We are looking for a Senior Site Reliability Engineer (SRE) with deep expertise in deploying, operating, and optimizing database systems on Kubernetes (K8s). In this role, you will play a critical part in ensuring the data infrastructure is highly reliable, high-performance, scalable, and proactively monitored through modern observability systems.
Key Responsibilities
- Research, deploy, administer, and optimize database systems (PostgreSQL, Kafka, Opensearch, Redis, etc.) on Kubernetes.
- Operate, optimize, and scale Kubernetes clusters.
- Set up and manage monitoring & alerting systems such as Prometheus, Alertmanager, Grafana, ELK, etc.
- Define and fine-tune metrics, alert thresholds, SLO/SLA, and error budgets for database services and key infrastructure components.
- Participate in incident response, conduct root cause analysis, and perform post-mortem reviews to improve system reliability.
- Automate operational workflows (backup, failover, scaling, recovery, patching, CI/CD, etc.).
- Develop and standardize runbooks, playbooks, and documentation to support efficient and consistent incident handling.
- Collaborate with development teams to enhance database and big data platform capabilities.
Requirements
- Minimum 3 years of experience in SRE, DevOps, Database Engineering, or System Engineering.
- Strong hands-on experience in deploying, operating, and optimizing database systems (MySQL, PostgreSQL, MongoDB, Redis, Kafka, etc.) in on-premise or cloud environments.
- Experience deploying and operating Kubernetes clusters in on-premise or cloud platforms (EKS, GKE, AKS).
- Experience in defining metrics, alert thresholds, and building dashboards for database systems and infrastructure.

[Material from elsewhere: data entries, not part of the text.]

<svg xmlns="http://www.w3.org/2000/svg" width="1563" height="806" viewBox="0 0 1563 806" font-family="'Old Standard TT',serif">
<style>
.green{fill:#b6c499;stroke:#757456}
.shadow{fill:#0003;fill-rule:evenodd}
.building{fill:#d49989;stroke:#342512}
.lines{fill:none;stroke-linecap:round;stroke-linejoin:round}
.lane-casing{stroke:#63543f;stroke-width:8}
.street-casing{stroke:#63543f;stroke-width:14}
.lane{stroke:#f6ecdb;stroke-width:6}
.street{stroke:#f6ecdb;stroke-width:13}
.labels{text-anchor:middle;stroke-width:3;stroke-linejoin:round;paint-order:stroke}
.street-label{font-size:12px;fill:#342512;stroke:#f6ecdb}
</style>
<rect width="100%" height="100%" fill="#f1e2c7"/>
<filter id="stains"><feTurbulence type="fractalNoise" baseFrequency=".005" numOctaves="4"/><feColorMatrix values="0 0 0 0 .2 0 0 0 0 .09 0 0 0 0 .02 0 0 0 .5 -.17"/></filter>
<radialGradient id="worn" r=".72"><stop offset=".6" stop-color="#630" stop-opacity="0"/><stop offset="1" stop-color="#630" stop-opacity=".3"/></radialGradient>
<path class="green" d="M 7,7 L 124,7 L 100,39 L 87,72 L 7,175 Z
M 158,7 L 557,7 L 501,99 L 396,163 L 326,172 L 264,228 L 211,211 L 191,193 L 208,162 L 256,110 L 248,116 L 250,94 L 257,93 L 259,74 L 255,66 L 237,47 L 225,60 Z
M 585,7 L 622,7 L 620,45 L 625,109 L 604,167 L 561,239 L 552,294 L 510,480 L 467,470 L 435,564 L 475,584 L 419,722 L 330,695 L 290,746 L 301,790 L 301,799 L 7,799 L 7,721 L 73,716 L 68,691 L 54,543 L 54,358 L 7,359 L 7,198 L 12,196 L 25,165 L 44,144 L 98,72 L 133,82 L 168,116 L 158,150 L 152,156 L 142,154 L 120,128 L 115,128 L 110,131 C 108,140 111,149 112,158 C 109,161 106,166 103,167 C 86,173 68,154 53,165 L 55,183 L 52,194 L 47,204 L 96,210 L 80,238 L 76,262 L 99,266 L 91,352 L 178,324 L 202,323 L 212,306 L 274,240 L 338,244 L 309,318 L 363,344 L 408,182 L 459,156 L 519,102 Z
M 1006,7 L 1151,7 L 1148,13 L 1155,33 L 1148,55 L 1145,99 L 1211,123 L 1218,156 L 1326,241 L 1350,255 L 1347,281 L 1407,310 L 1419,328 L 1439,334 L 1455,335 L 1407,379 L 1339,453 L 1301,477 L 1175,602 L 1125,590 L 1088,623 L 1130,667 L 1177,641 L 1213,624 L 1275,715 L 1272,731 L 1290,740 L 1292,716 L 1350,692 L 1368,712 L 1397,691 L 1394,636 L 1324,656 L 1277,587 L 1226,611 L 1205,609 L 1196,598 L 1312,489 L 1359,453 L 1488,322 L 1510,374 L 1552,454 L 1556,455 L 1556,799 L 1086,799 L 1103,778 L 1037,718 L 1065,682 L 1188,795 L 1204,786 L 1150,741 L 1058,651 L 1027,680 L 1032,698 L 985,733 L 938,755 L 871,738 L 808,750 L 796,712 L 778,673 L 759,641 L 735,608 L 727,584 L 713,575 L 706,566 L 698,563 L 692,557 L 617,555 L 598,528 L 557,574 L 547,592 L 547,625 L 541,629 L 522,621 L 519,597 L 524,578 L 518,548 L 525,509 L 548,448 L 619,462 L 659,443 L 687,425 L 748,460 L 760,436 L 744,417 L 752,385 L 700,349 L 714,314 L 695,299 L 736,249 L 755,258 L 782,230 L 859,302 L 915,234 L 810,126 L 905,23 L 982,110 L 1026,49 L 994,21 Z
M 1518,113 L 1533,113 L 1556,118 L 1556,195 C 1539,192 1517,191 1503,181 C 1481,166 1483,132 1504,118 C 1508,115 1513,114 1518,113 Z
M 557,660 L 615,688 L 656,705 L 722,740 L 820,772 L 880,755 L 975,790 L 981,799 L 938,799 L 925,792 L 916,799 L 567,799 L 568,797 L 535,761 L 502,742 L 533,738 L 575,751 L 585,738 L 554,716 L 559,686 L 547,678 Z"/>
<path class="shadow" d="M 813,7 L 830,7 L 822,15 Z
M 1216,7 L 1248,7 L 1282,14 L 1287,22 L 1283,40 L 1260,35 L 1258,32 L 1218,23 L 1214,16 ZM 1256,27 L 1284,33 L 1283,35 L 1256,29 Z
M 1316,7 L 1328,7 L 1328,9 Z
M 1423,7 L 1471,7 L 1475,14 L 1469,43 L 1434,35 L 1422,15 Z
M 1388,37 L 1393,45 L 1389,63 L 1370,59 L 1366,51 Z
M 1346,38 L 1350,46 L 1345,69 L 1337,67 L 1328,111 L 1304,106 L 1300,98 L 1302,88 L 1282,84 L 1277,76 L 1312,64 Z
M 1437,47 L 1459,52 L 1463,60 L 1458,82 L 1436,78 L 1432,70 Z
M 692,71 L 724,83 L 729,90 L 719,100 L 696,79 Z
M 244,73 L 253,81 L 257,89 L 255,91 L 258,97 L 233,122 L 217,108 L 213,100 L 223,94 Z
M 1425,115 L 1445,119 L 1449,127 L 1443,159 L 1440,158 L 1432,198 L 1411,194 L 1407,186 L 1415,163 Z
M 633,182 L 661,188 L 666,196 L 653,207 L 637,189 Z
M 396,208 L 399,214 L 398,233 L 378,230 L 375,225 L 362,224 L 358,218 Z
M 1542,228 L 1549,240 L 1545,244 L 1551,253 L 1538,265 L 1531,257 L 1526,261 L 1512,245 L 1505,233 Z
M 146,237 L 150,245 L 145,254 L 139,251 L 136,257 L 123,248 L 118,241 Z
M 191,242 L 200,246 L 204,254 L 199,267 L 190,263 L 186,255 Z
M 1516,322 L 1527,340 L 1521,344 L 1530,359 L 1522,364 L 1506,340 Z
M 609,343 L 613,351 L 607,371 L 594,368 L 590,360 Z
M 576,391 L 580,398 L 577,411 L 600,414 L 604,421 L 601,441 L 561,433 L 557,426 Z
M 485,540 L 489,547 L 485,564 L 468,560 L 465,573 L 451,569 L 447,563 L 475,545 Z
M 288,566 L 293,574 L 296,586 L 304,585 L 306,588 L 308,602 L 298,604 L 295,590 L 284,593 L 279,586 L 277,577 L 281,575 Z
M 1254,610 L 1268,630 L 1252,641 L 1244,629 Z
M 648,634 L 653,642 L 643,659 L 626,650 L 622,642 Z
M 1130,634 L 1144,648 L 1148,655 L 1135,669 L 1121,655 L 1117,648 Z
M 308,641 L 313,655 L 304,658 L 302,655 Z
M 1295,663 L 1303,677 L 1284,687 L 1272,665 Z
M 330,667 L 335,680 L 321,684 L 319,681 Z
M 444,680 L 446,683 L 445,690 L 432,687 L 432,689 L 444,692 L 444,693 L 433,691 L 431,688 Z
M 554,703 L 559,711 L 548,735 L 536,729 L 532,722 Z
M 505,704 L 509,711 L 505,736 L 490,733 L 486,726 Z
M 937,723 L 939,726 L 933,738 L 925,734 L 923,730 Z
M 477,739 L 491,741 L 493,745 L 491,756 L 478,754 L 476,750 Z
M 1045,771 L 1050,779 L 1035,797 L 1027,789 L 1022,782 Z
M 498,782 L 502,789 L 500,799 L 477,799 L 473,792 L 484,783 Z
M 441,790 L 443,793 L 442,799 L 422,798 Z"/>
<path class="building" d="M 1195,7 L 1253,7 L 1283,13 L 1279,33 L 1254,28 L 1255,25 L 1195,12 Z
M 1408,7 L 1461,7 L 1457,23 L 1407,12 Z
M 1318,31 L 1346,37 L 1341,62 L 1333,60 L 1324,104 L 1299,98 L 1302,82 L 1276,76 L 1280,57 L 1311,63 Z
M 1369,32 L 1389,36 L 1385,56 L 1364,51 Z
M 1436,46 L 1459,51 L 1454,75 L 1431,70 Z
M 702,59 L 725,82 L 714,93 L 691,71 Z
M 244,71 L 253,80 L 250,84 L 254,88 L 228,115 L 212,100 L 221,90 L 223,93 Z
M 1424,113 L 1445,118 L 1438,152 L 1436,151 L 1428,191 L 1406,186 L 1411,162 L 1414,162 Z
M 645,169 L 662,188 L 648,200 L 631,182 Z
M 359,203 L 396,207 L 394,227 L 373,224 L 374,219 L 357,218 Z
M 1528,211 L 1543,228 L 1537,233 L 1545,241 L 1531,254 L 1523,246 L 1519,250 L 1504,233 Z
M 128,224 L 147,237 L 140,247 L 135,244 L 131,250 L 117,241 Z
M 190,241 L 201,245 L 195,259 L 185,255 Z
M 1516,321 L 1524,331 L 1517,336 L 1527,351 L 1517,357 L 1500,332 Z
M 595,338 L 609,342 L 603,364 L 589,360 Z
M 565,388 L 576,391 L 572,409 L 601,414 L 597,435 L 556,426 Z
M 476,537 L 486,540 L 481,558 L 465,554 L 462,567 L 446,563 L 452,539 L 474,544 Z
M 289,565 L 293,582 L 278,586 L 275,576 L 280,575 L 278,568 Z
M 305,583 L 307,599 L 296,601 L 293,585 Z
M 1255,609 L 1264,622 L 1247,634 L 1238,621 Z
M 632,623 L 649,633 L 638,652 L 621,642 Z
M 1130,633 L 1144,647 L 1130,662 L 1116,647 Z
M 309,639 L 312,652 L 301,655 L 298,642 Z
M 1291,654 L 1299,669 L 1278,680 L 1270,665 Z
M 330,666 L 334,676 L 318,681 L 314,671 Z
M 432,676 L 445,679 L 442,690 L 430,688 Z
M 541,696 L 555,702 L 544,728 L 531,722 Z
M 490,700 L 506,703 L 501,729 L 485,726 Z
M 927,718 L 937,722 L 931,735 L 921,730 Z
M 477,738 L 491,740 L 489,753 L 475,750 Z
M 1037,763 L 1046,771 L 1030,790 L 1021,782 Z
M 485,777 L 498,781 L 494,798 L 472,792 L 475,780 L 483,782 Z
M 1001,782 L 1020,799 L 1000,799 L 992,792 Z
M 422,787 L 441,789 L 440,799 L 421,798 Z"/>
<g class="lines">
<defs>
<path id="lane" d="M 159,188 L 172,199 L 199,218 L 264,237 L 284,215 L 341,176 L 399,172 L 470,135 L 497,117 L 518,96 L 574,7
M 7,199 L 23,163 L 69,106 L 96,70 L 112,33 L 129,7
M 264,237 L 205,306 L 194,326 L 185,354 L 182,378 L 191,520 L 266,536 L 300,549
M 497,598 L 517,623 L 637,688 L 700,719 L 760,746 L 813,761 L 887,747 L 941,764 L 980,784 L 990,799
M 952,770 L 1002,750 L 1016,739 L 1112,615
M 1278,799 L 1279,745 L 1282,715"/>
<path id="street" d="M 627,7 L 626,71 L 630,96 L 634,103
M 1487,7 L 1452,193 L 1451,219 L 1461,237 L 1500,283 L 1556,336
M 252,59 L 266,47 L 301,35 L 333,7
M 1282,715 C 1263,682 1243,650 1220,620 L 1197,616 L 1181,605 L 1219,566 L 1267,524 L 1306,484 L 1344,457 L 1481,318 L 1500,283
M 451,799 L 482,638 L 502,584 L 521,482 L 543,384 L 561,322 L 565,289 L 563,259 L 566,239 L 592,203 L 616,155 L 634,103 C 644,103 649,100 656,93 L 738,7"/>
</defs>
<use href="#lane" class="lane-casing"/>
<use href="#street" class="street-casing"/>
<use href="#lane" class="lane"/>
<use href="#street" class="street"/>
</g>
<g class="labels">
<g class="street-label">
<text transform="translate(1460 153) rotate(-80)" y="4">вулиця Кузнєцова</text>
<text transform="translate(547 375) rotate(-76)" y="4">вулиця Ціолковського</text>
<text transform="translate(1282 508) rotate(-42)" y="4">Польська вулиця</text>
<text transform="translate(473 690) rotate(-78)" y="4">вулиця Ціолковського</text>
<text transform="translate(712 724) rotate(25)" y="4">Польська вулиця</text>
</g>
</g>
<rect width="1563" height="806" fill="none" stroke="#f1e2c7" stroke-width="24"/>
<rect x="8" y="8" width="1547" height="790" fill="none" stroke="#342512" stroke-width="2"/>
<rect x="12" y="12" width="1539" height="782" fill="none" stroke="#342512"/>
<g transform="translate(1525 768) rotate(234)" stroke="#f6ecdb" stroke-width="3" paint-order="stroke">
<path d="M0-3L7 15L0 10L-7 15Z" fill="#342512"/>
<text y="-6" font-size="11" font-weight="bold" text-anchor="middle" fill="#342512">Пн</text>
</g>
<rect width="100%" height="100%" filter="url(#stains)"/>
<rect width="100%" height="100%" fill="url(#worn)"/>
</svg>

- Ability to participate in on-call rotations, monitor alerts, and handle or escalate system incidents in a timely manner.
- Proficient with monitoring and logging tools such as Prometheus, Alertmanager, Grafana, Loki, ELK Stack, etc.
- Ability to write automation scripts using Python / Bash / Go.
- Solid understanding of networking, storage, performance tuning, backup & recovery.
- Strong systems-thinking mindset with a proactive approach to identifying and resolving issues.
Nice to Have
- Experience operating distributed databases or high-availability clusters (Patroni, Galera, Sentinel, etc.).
- Experience with big data systems (Kafka, ClickHouse, Elasticsearch, etc.).
- Relevant certifications such as CKA/CKAD, AWS/GCP Cloud Certifications, or Database Administrator Certifications.